[Start of section]

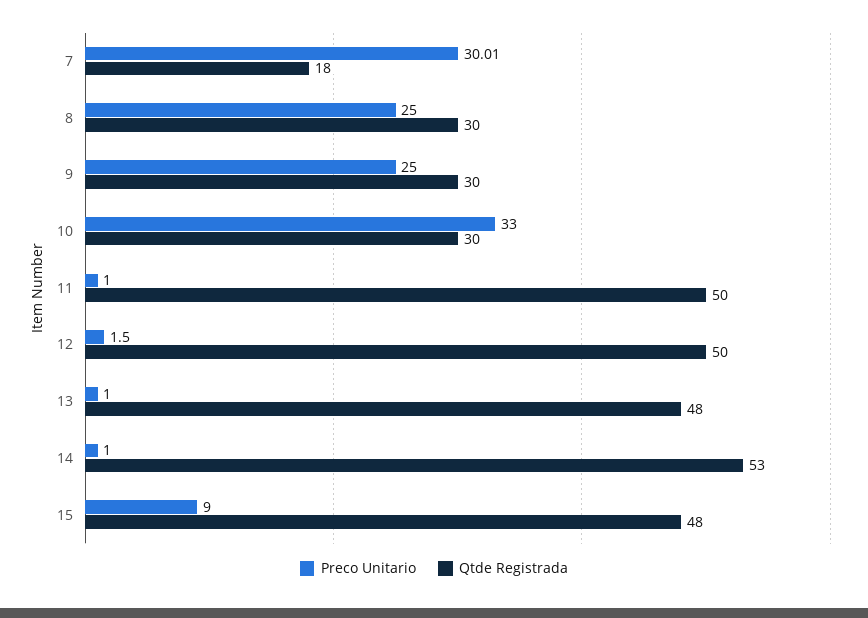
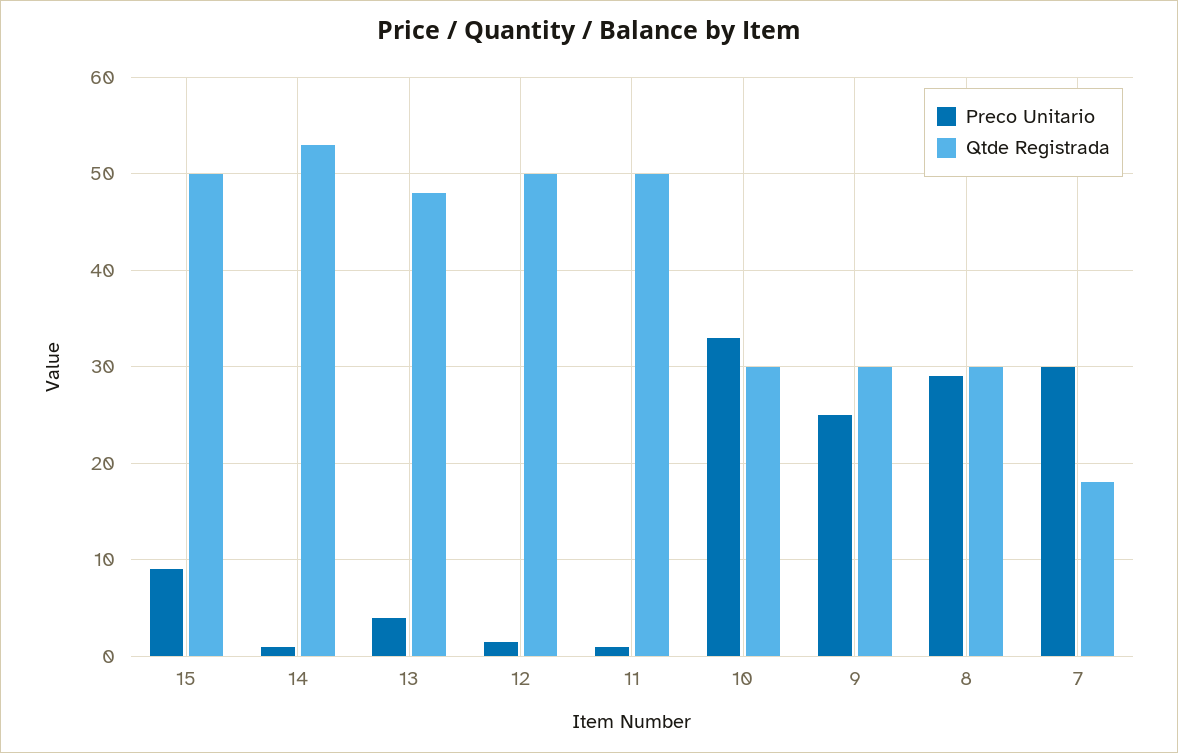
  {
    "Preco Unitario": {
      "7": 30.01,
-     "8": 25,
+     "8": 29,
      "9": 25,
      "10": 33,
      "11": 1,
      "12": 1.5,
-     "13": 1,
+     "13": 4,
      "14": 1,
      "15": 9
    },
    "Qtde Registrada": {
      "7": 18,
      "8": 30,
      "9": 30,
      "10": 30,
      "11": 50,
      "12": 50,
      "13": 48,
      "14": 53,
-     "15": 48
+     "15": 50
    }
  }

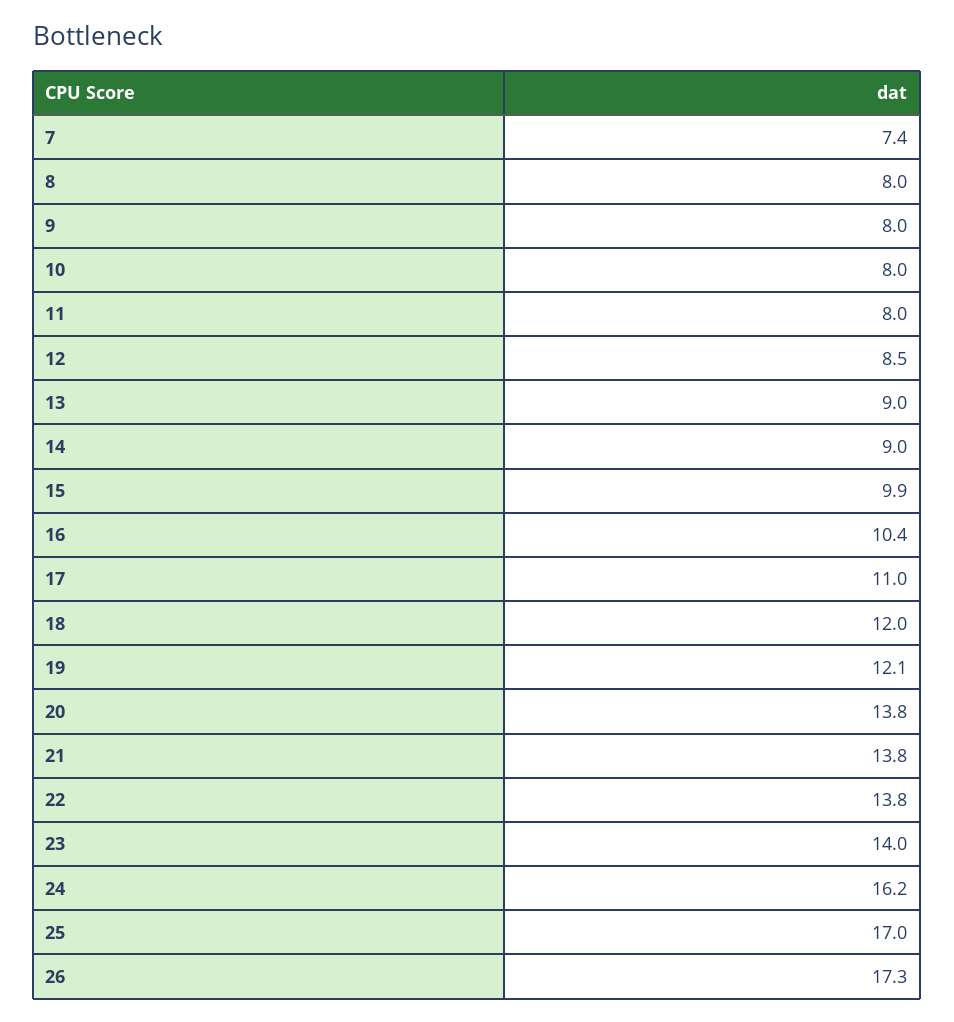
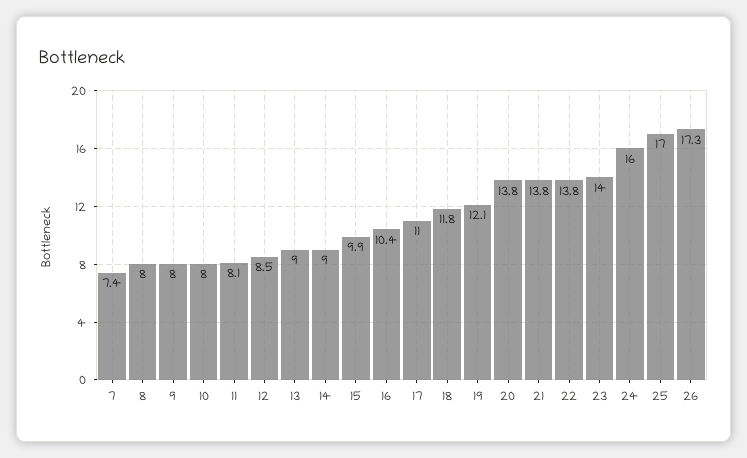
  {
    "7": 7.4,
    "8": 8,
    "9": 8,
    "10": 8,
-   "11": 8,
+   "11": 8.1,
    "12": 8.5,
    "13": 9,
    "14": 9,
    "15": 9.9,
    "16": 10.4,
    "17": 11,
-   "18": 12,
+   "18": 11.8,
    "19": 12.1,
    "20": 13.8,
    "21": 13.8,
    "22": 13.8,
    "23": 14,
-   "24": 16.2,
+   "24": 16,
    "25": 17,
    "26": 17.3
  }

[End of section]

▶ WORK TASK
With the pictures stripped out, return each record word for word.

▶ TASK OUTPUT
  {
    "Preco Unitario": {
      "7": 30.01,
-     "8": 25,
+     "8": 29,
      "9": 25,
      "10": 33,
      "11": 1,
      "12": 1.5,
-     "13": 1,
+     "13": 4,
      "14": 1,
      "15": 9
    },
    "Qtde Registrada": {
      "7": 18,
      "8": 30,
      "9": 30,
      "10": 30,
      "11": 50,
      "12": 50,
      "13": 48,
      "14": 53,
-     "15": 48
+     "15": 50
    }
  }

  {
    "7": 7.4,
    "8": 8,
    "9": 8,
    "10": 8,
-   "11": 8,
+   "11": 8.1,
    "12": 8.5,
    "13": 9,
    "14": 9,
    "15": 9.9,
    "16": 10.4,
    "17": 11,
-   "18": 12,
+   "18": 11.8,
    "19": 12.1,
    "20": 13.8,
    "21": 13.8,
    "22": 13.8,
    "23": 14,
-   "24": 16.2,
+   "24": 16,
    "25": 17,
    "26": 17.3
  }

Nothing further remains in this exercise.